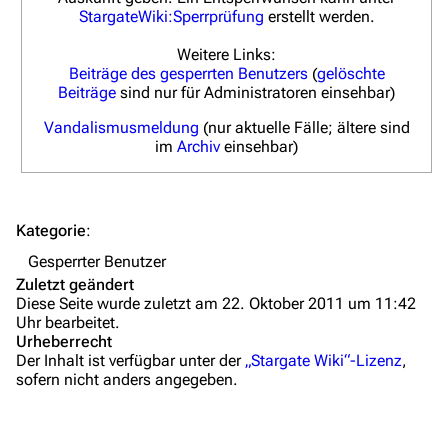
StargateWiki:Sperrprüfung
erstellt werden.
Hilfe
Weitere Links:
Autorenportal
Beiträge des gesperrten Benutzers
(
gelöschte
Beiträge
sind nur für Administratoren einsehbar)
Themengruppen
Vandalismusmeldung
(nur aktuelle Fälle; ältere sind
Letzte Änderungen
im
Archiv
einsehbar)
FAQ
Wiki-Diskussion
Kategorie
:
Anfragen
Gesperrter Benutzer
Zuletzt geändert
Administrations-Übersicht
Diese Seite wurde zuletzt am 22. Oktober 2011 um 11:42
Uhr bearbeitet.
Löschantrag
Urheberrecht
Der Inhalt ist verfügbar unter der
„Stargate Wiki“-Lizenz
,
Vandalismus melden
sofern nicht anders angegeben.
Technik-Zentrale
Admin-Anfragen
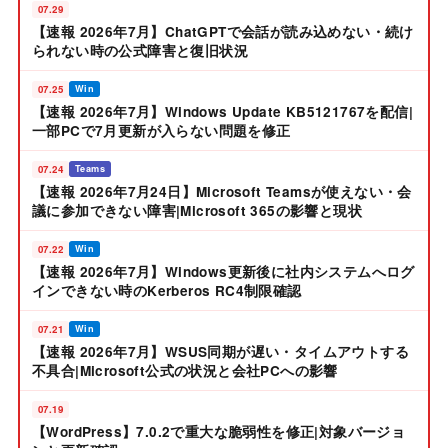
07.29
【速報 2026年7月】ChatGPTで会話が読み込めない・続け
られない時の公式障害と復旧状況
07.25
Win
【速報 2026年7月】Windows Update KB5121767を配信|
一部PCで7月更新が入らない問題を修正
07.24
Teams
【速報 2026年7月24日】Microsoft Teamsが使えない・会
議に参加できない障害|Microsoft 365の影響と現状
07.22
Win
【速報 2026年7月】Windows更新後に社内システムへログ
インできない時のKerberos RC4制限確認
07.21
Win
【速報 2026年7月】WSUS同期が遅い・タイムアウトする
不具合|Microsoft公式の状況と会社PCへの影響
07.19
【WordPress】7.0.2で重大な脆弱性を修正|対象バージョ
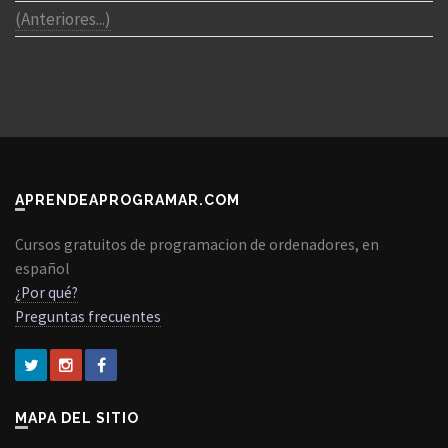
(Anteriores...)
APRENDEAPROGRAMAR.COM
Cursos gratuitos de programacion de ordenadores, en
español
¿Por qué?
Preguntas frecuentes
MAPA DEL SITIO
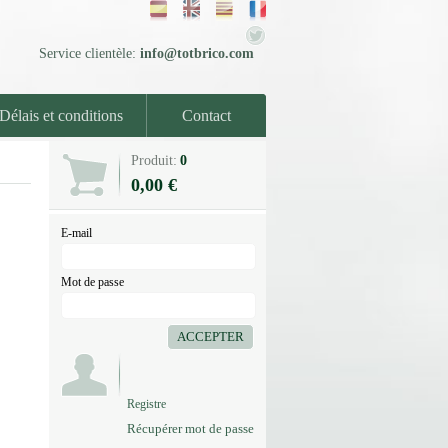
Service clientèle:
info@totbrico.com
Délais et conditions
Contact
Produit:
0
0,00 €
E-mail
Mot de passe
ACCEPTER
Registre
Récupérer mot de passe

* * *

DIRECTIONS:
Reproduce verbatim every line of text read from the rows above, in the same order and with the same line breaks, and leave the pictures out of your answer.

THE COMPLETED TASK:
StargateWiki:Sperrprüfung
erstellt werden.
Hilfe
Weitere Links:
Autorenportal
Beiträge des gesperrten Benutzers
(
gelöschte
Beiträge
sind nur für Administratoren einsehbar)
Themengruppen
Vandalismusmeldung
(nur aktuelle Fälle; ältere sind
Letzte Änderungen
im
Archiv
einsehbar)
FAQ
Wiki-Diskussion
Kategorie
:
Anfragen
Gesperrter Benutzer
Zuletzt geändert
Administrations-Übersicht
Diese Seite wurde zuletzt am 22. Oktober 2011 um 11:42
Uhr bearbeitet.
Löschantrag
Urheberrecht
Der Inhalt ist verfügbar unter der
„Stargate Wiki“-Lizenz
,
Vandalismus melden
sofern nicht anders angegeben.
Technik-Zentrale
Admin-Anfragen
07.29
【速報 2026年7月】ChatGPTで会話が読み込めない・続け
られない時の公式障害と復旧状況
07.25
Win
【速報 2026年7月】Windows Update KB5121767を配信|
一部PCで7月更新が入らない問題を修正
07.24
Teams
【速報 2026年7月24日】Microsoft Teamsが使えない・会
議に参加できない障害|Microsoft 365の影響と現状
07.22
Win
【速報 2026年7月】Windows更新後に社内システムへログ
インできない時のKerberos RC4制限確認
07.21
Win
【速報 2026年7月】WSUS同期が遅い・タイムアウトする
不具合|Microsoft公式の状況と会社PCへの影響
07.19
【WordPress】7.0.2で重大な脆弱性を修正|対象バージョ
(Anteriores...)
APRENDEAPROGRAMAR.COM
Cursos gratuitos de programacion de ordenadores, en
español
¿Por qué?
Preguntas frecuentes
MAPA DEL SITIO
Service clientèle:
info@totbrico.com
Délais et conditions
Contact
Produit:
0
0,00 €
E-mail
Mot de passe
ACCEPTER
Registre
Récupérer mot de passe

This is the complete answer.